▸ **Work order**: Every entry is to be restated exactly; pictures are not part of the copy.

━━━━━ Record set ━━━━━

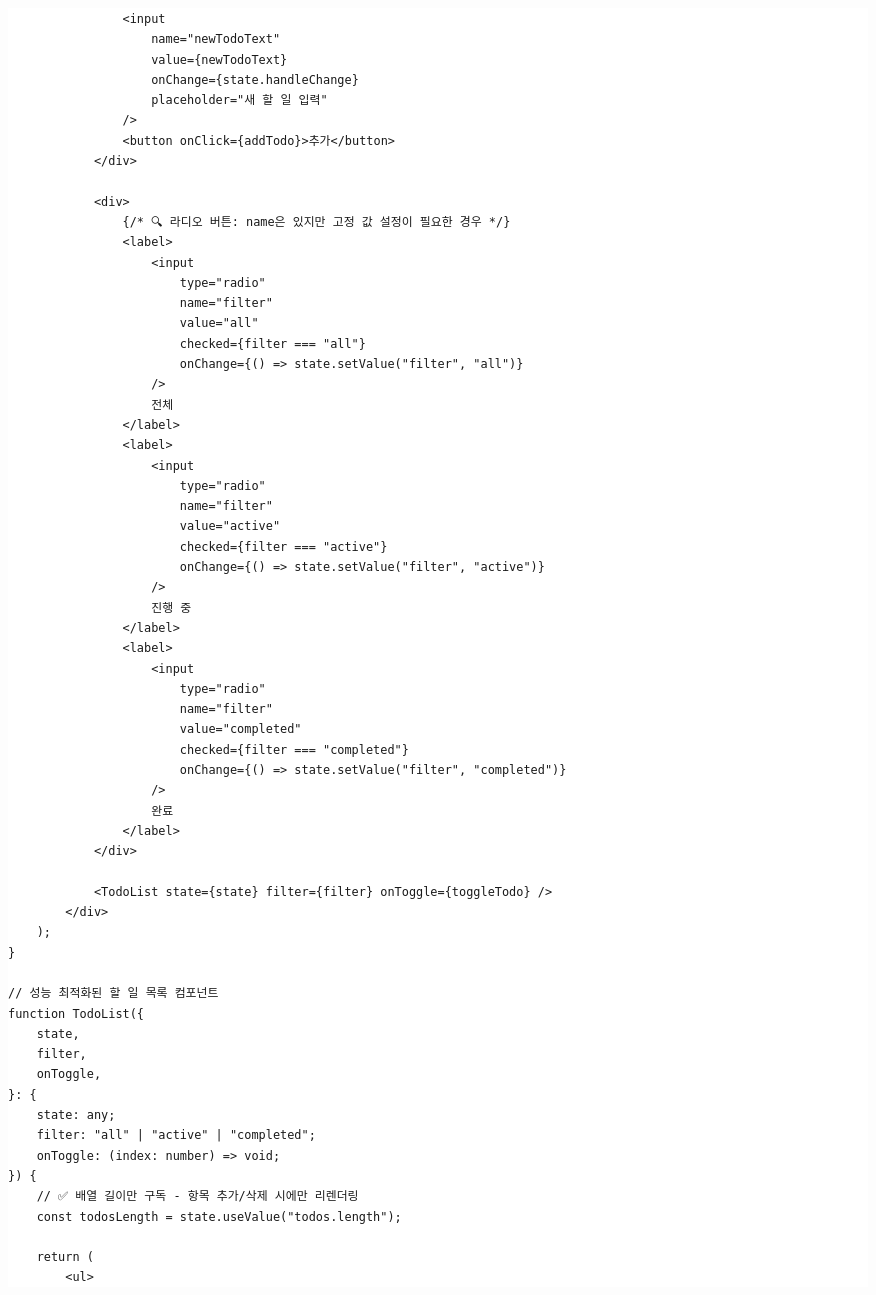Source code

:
 ```tsx
                <input
                    name="newTodoText"
                    value={newTodoText}
                    onChange={state.handleChange}
                    placeholder="새 할 일 입력"
                />
                <button onClick={addTodo}>추가</button>
            </div>

            <div>
                {/* 🔍 라디오 버튼: name은 있지만 고정 값 설정이 필요한 경우 */}
                <label>
                    <input
                        type="radio"
                        name="filter"
                        value="all"
                        checked={filter === "all"}
                        onChange={() => state.setValue("filter", "all")}
                    />
                    전체
                </label>
                <label>
                    <input
                        type="radio"
                        name="filter"
                        value="active"
                        checked={filter === "active"}
                        onChange={() => state.setValue("filter", "active")}
                    />
                    진행 중
                </label>
                <label>
                    <input
                        type="radio"
                        name="filter"
                        value="completed"
                        checked={filter === "completed"}
                        onChange={() => state.setValue("filter", "completed")}
                    />
                    완료
                </label>
            </div>

            <TodoList state={state} filter={filter} onToggle={toggleTodo} />
        </div>
    );
}

// 성능 최적화된 할 일 목록 컴포넌트
function TodoList({
    state,
    filter,
    onToggle,
}: {
    state: any;
    filter: "all" | "active" | "completed";
    onToggle: (index: number) => void;
}) {
    // ✅ 배열 길이만 구독 - 항목 추가/삭제 시에만 리렌더링
    const todosLength = state.useValue("todos.length");

    return (
        <ul>
```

━━━━━

▸ **Answer section**:
Source code

:
 ```tsx
                <input
                    name="newTodoText"
                    value={newTodoText}
                    onChange={state.handleChange}
                    placeholder="새 할 일 입력"
                />
                <button onClick={addTodo}>추가</button>
            </div>

            <div>
                {/* 🔍 라디오 버튼: name은 있지만 고정 값 설정이 필요한 경우 */}
                <label>
                    <input
                        type="radio"
                        name="filter"
                        value="all"
                        checked={filter === "all"}
                        onChange={() => state.setValue("filter", "all")}
                    />
                    전체
                </label>
                <label>
                    <input
                        type="radio"
                        name="filter"
                        value="active"
                        checked={filter === "active"}
                        onChange={() => state.setValue("filter", "active")}
                    />
                    진행 중
                </label>
                <label>
                    <input
                        type="radio"
                        name="filter"
                        value="completed"
                        checked={filter === "completed"}
                        onChange={() => state.setValue("filter", "completed")}
                    />
                    완료
                </label>
            </div>

            <TodoList state={state} filter={filter} onToggle={toggleTodo} />
        </div>
    );
}

// 성능 최적화된 할 일 목록 컴포넌트
function TodoList({
    state,
    filter,
    onToggle,
}: {
    state: any;
    filter: "all" | "active" | "completed";
    onToggle: (index: number) => void;
}) {
    // ✅ 배열 길이만 구독 - 항목 추가/삭제 시에만 리렌더링
    const todosLength = state.useValue("todos.length");

    return (
        <ul>
```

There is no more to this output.